Moreover, the population of South Africa is fairly young with a median age of 27.6 years.
“As such, the results from this study are not directly portable to other settings such as Europe or North America, and more data will be needed before we can make more any robust prediction about the potential threat posed by a global spread of the Omicron variant in different parts of the world,” Balloux concluded.
With regards to vaccines, most pharmaceutical giants have said they have started to tweak vaccines in order to make them ‘Omicron-proof’.
Novavax said it has “already initiated development of a new recombinant spike protein based on the known genetic sequence of Omicron and will have it ready to begin testing and manufacturing within the next few weeks”.
Moderna said: “Since early 2021, Moderna has advanced a comprehensive strategy to anticipate new variants of concern. This strategy includes three levels of response should the currently authorized 50 µg (microgram) booster dose of mRNA-1273 prove insufficient to boost waning immunity against the Omicron variant.”
Travel restrictions worldwide
Many have praised South Africa for detecting the Omicron variant and for alerting the WHO so quickly, although the news did cause mass hysteria around the world.
Within hours after the news about the variant first broke, the UK shut its borders for travellers from Southern Africa and added South Africa and a range of other countries to its notorious red list. This decision was rapidly followed by the EU, US and Israel.
However, a ban on new incoming flight bookings in Japan was partly dropped late last week. The strict policy, aimed at halting the new Omicron variant, had only come into force a day earlier.
Last Thursday, the transport ministry issued a request to international airlines to stop taking new reservations for flights coming into Japan until the end of December as an emergency precaution to defend against Omicron.

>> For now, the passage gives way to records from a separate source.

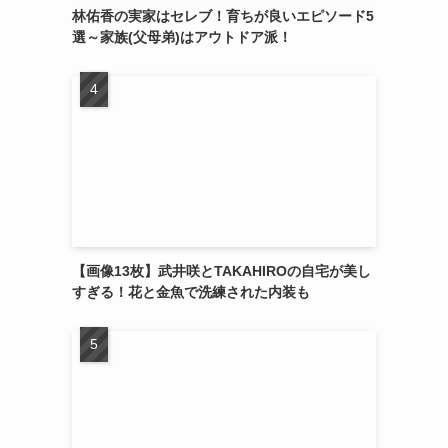
林佑香の実家はセレブ！育ちが良いエピソード5
選～家族(父母弟)はアウトドア派！
【画像13枚】武井咲とTAKAHIROの自宅が美し
すぎる！花と金魚で洗練された内装も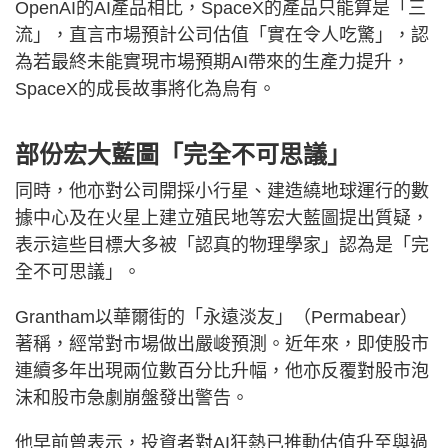
OpenAI的AI產品相比，SpaceX的產品只能算是「三
流」，直言市場預計公司估值「實在令人吃驚」，認
為若最終未能實現市場預期AI帶來的生產力提升，
SpaceX的成長故事將化為烏有。
部份宏大藍圖「完全不可思議」
同時，他亦對公司開採小行星、建造繞地球運行的數
據中心及在火星上建立殖民地等宏大藍圖提出質疑，
表示這些目標大多被「認真的物理學家」認為是「完
全不可思議」。
Grantham以華爾街的「永遠淡友」（Permabear）
著稱，經常對市場做出嚴峻預測。近年來，即使股市
連續多年出現兩位數百分比升幅，他亦反覆對股市泡
沫和股市急劇崩盤發出警告。
他早前曾表示，投資者對AI狂熱已推動估值升至與過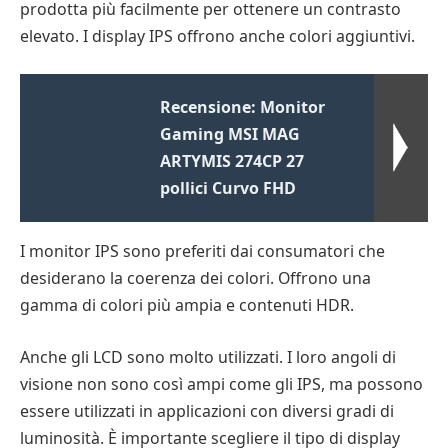
prodotta più facilmente per ottenere un contrasto
elevato. I display IPS offrono anche colori aggiuntivi.
Recensione: Monitor
Gaming MSI MAG
ARTYMIS 274CP 27
pollici Curvo FHD
I monitor IPS sono preferiti dai consumatori che
desiderano la coerenza dei colori. Offrono una
gamma di colori più ampia e contenuti HDR.
Anche gli LCD sono molto utilizzati. I loro angoli di
visione non sono così ampi come gli IPS, ma possono
essere utilizzati in applicazioni con diversi gradi di
luminosità. È importante scegliere il tipo di display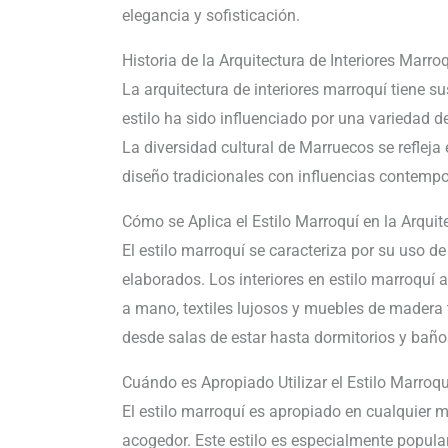
elegancia y sofisticación.
Historia de la Arquitectura de Interiores Marro
La arquitectura de interiores marroquí tiene sus 
estilo ha sido influenciado por una variedad de
La diversidad cultural de Marruecos se refleja
diseño tradicionales con influencias contemp
Cómo se Aplica el Estilo Marroquí en la Arquite
El estilo marroquí se caracteriza por su uso de
elaborados. Los interiores en estilo marroquí
a mano, textiles lujosos y muebles de madera t
desde salas de estar hasta dormitorios y baño
Cuándo es Apropiado Utilizar el Estilo Marroquí
El estilo marroquí es apropiado en cualquier 
acogedor. Este estilo es especialmente popular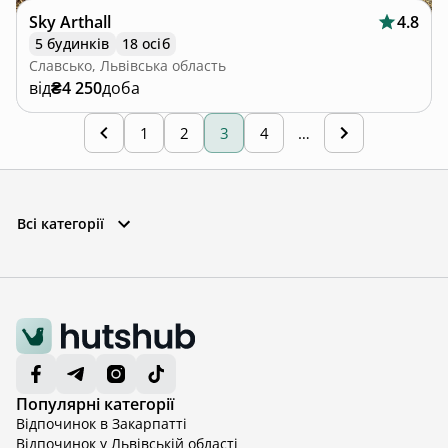
Sky Arthall
4.8
5 будинків
18 осіб
Славсько, Львівська область
від
₴4 250
доба
1
2
3
4
…
Всі категорії
Популярні категорії
Відпочинок в Закарпатті
Відпочинок у Львівській області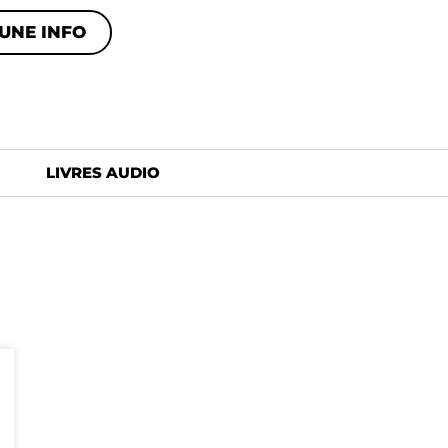
UNE INFO
LIVRES AUDIO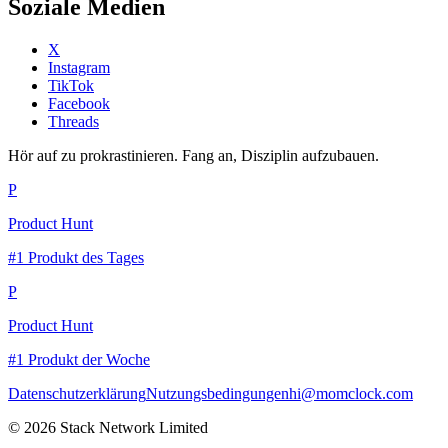
Soziale Medien
X
Instagram
TikTok
Facebook
Threads
Hör auf zu prokrastinieren. Fang an, Disziplin aufzubauen.
P
Product Hunt
#1 Produkt des Tages
P
Product Hunt
#1 Produkt der Woche
Datenschutzerklärung
Nutzungsbedingungen
hi@momclock.com
© 2026 Stack Network Limited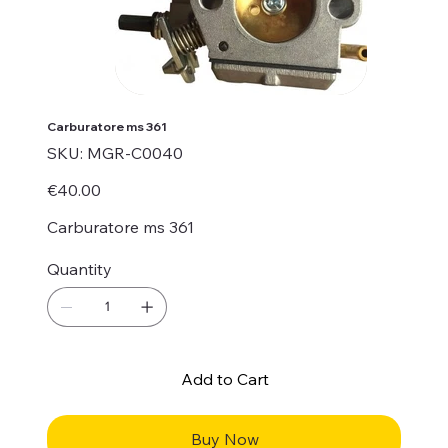
Carburatore ms 361
SKU
SKU:
MGR-C0040
MGR-
C0040
Price
€40.00
Carburatore ms 361
Quantity
Add to Cart
Buy Now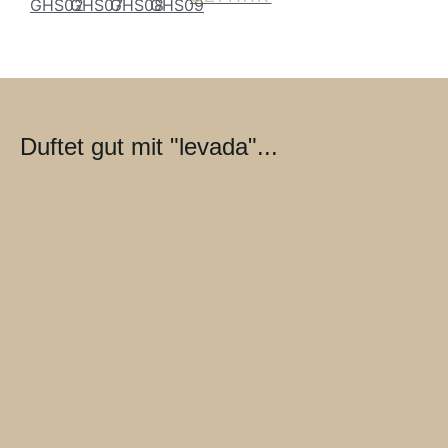
Duftet gut mit "levada"...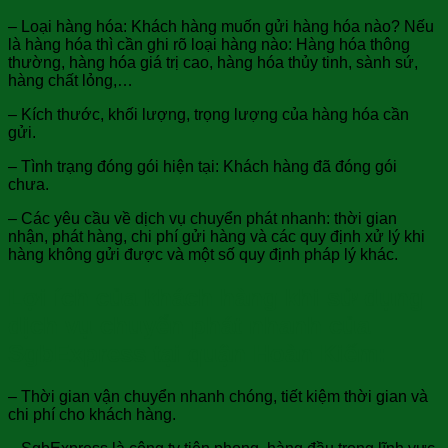
– Loại hàng hóa: Khách hàng muốn gửi hàng hóa nào? Nếu
là hàng hóa thì cần ghi rõ loại hàng nào: Hàng hóa thông
thường, hàng hóa giá trị cao, hàng hóa thủy tinh, sành sứ,
hàng chất lỏng,…
– Kích thước, khối lượng, trọng lượng của hàng hóa cần
gửi.
– Tình trạng đóng gói hiện tại: Khách hàng đã đóng gói
chưa.
– Các yêu cầu về dịch vụ chuyển phát nhanh: thời gian
nhận, phát hàng, chi phí gửi hàng và các quy định xử lý khi
hàng không gửi được và một số quy định pháp lý khác.
Lợi ích của khách hàng khi sử dụng
dịch vụ chuyển phát nhanh của
SgbExpress tại quận Hoàn Kiếm:
– Thời gian vận chuyển nhanh chóng, tiết kiệm thời gian và
chi phí cho khách hàng.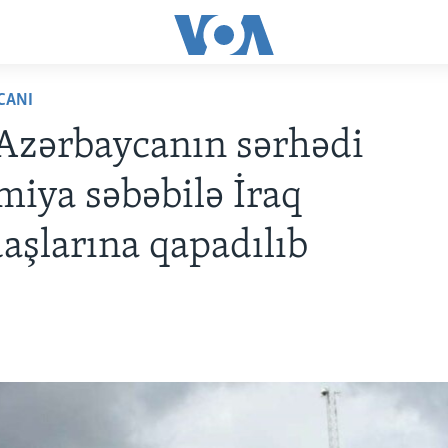
CANI
Azərbaycanın sərhədi
iya səbəbilə İraq
aşlarına qapadılıb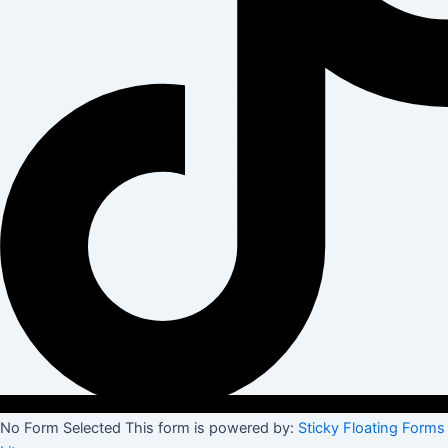
No Form Selected This form is powered by:
Sticky Floating Forms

This was retracted, however, a day later after receiving criticisms from inside and outside the country.
“The transport ministry has retracted the request for a uniformed stoppage on new bookings and notified airlines,” Chief Cabinet Secretary Hirokazu Matsuno told reporters in Tokyo.
In addition to Japan’s decision, the WHO has also urged countries around the world not to impose flight bans on southern African nations due to concerns over the Omicron variant.
In fact, the WHO fiercely lashed out at the UK and other countries, calling their response “extreme.”
Dr Catherine Smallwood, Senior Emergency Officer at WHO’s Regional Office for Europe, said “these types of interventions are not sustainable. Those types of extreme measures are not our recommendations.”
The WHO’s regional director for Africa, Dr Matshidiso Moeti, called on countries “to follow science” and international health regulations in order to avoid using travel restrictions.
“If restrictions are implemented, they should not be unnecessarily invasive or intrusive, and should be scientifically based, according to the international health regulations, which is a legally binding instrument of international law recognised by over 190 nations,” Dr Moeti added.
While further investigations continue into the Omicron variant, the WHO recommends that all countries “take a risk-based and scientific approach and put in place measures which can limit its possible spread”.
Nevertheless, nearly two years since the start of the pandemic that has claimed more than 5m lives around the world, countries remain on high alert. Experts have also pointed out more testing needs to be carried out to draw firm conclusions with regards to the Omicron variant.